◆ **DIRECTIONS**
Retype every line of the listing below word for word, but leave the pictures out.
— START OF RECORDS TO USE —
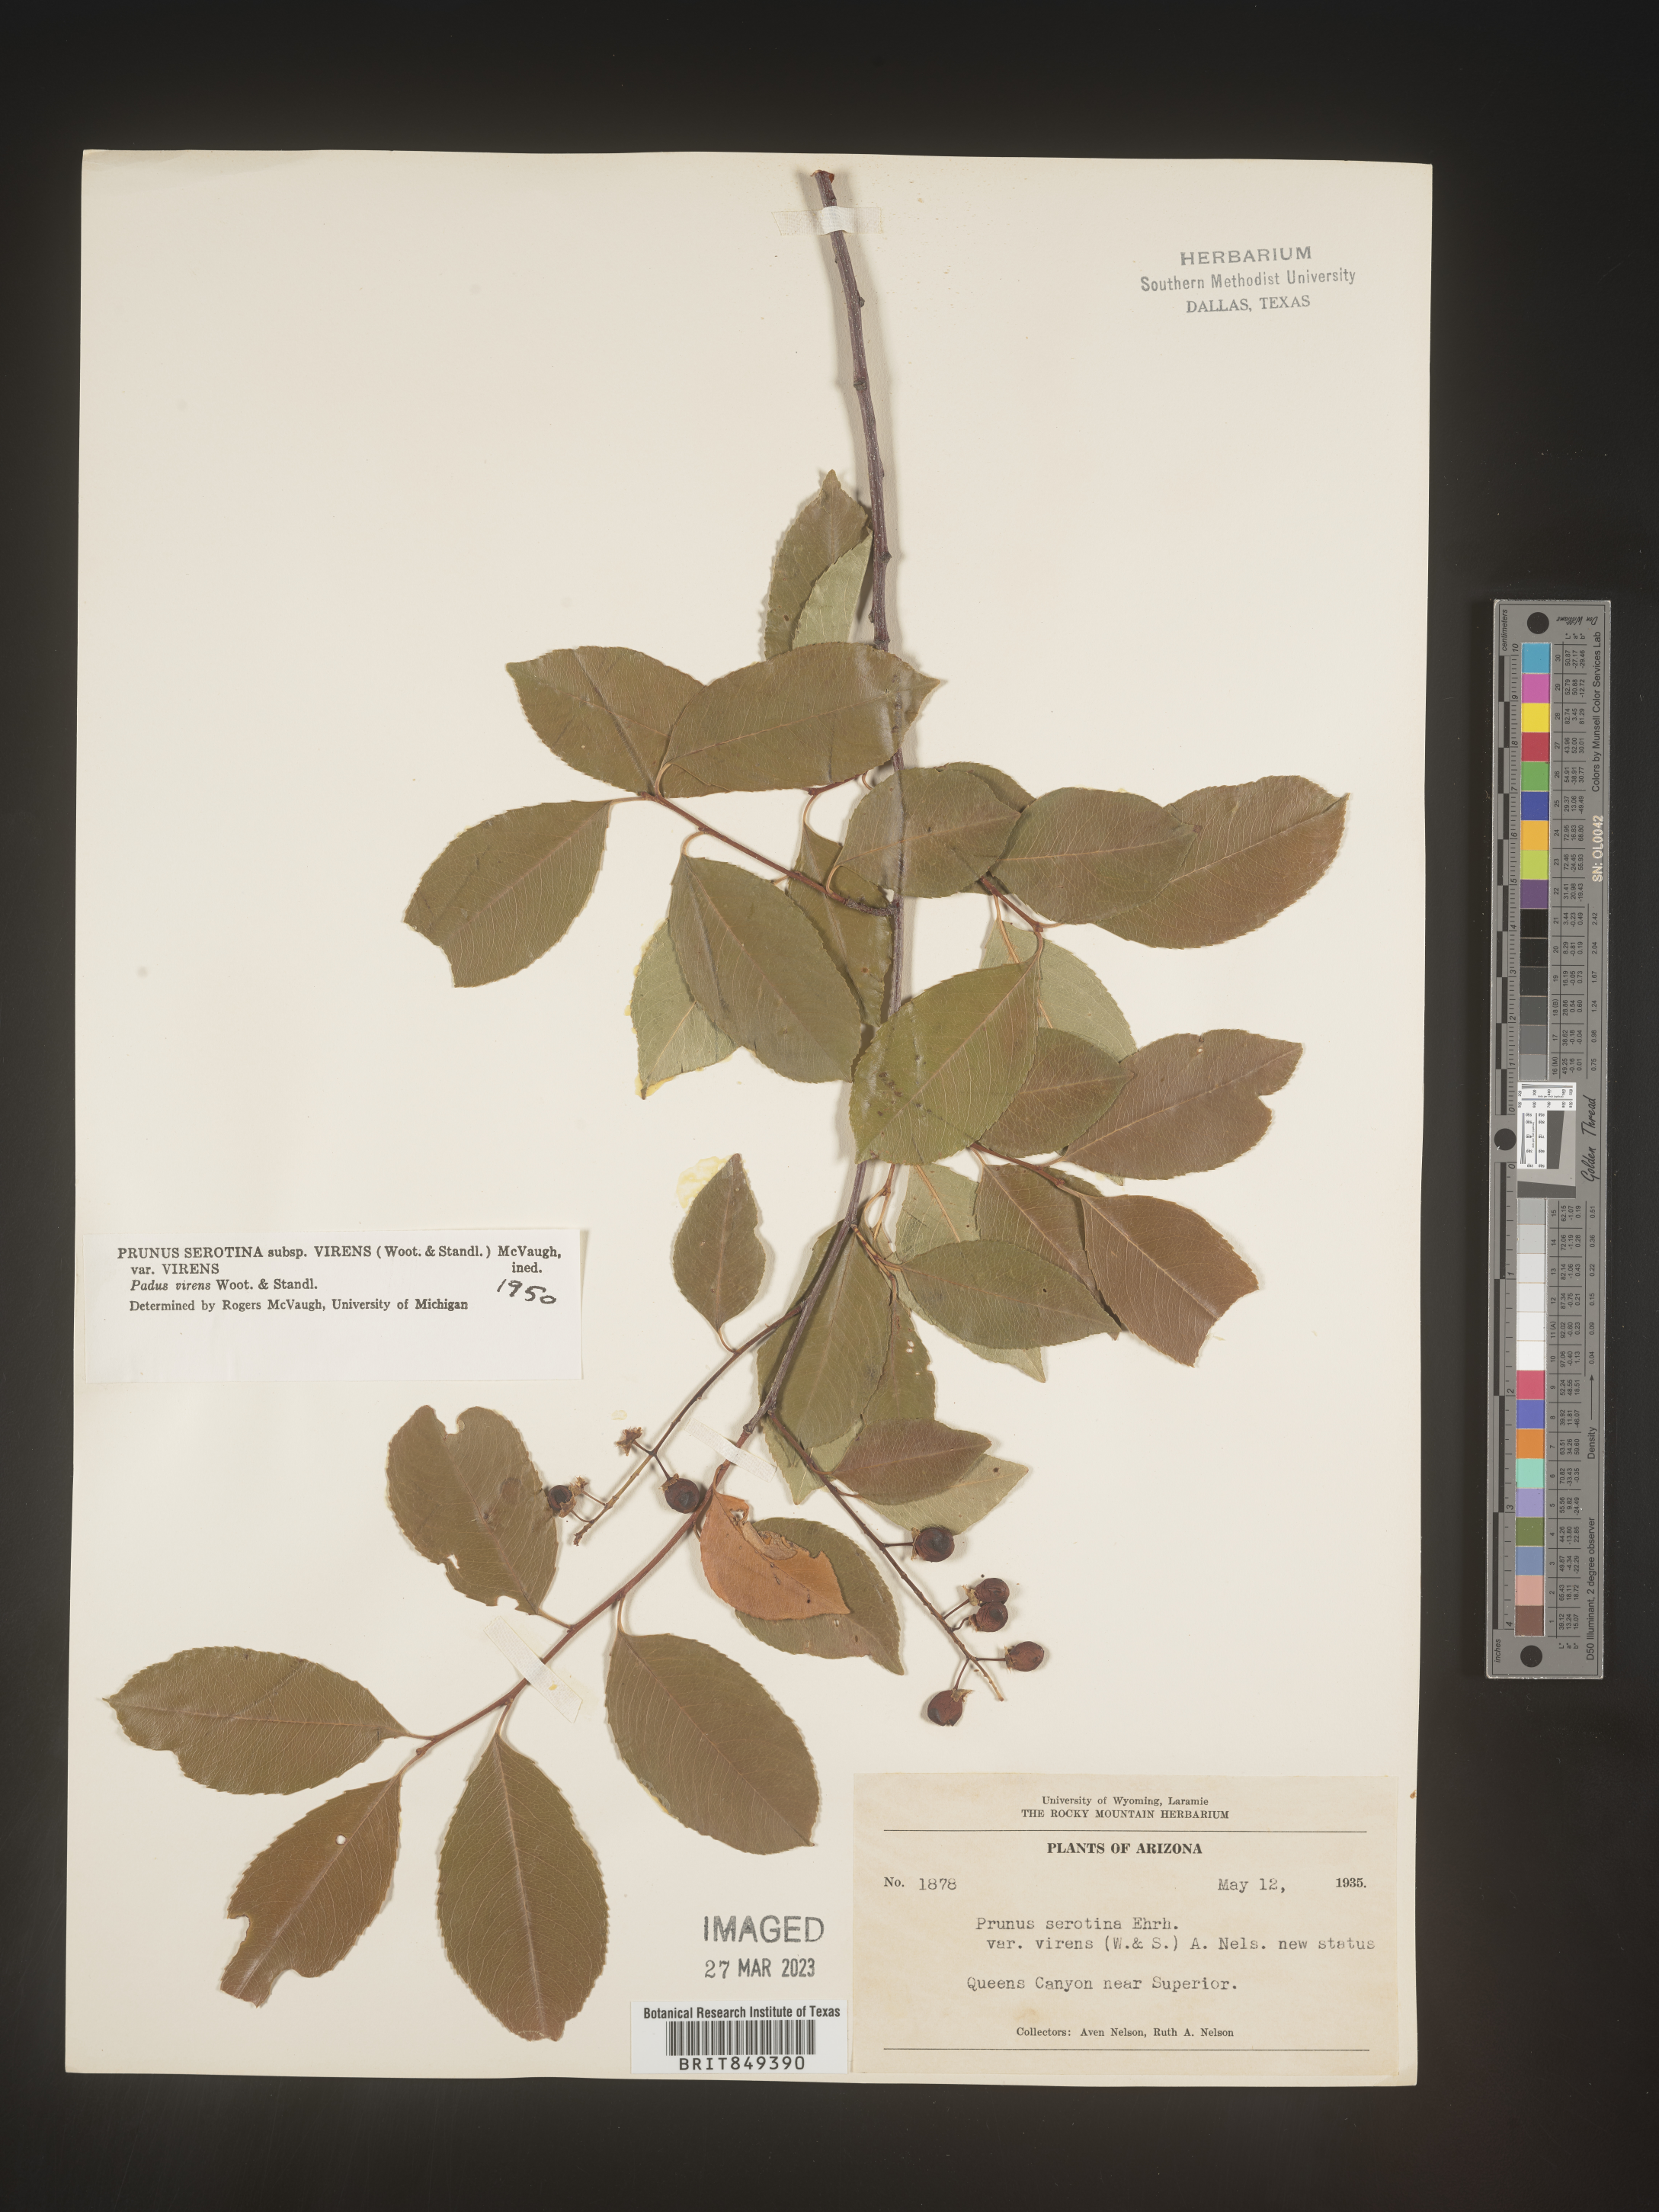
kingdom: Plantae
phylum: Tracheophyta
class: Magnoliopsida
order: Rosales
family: Rosaceae
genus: Prunus
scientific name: Prunus serotina
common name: Black cherry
— END OF RECORDS TO USE —
◆ **COMPLETED EXERCISE**
kingdom: Plantae
phylum: Tracheophyta
class: Magnoliopsida
order: Rosales
family: Rosaceae
genus: Prunus
scientific name: Prunus serotina
common name: Black cherry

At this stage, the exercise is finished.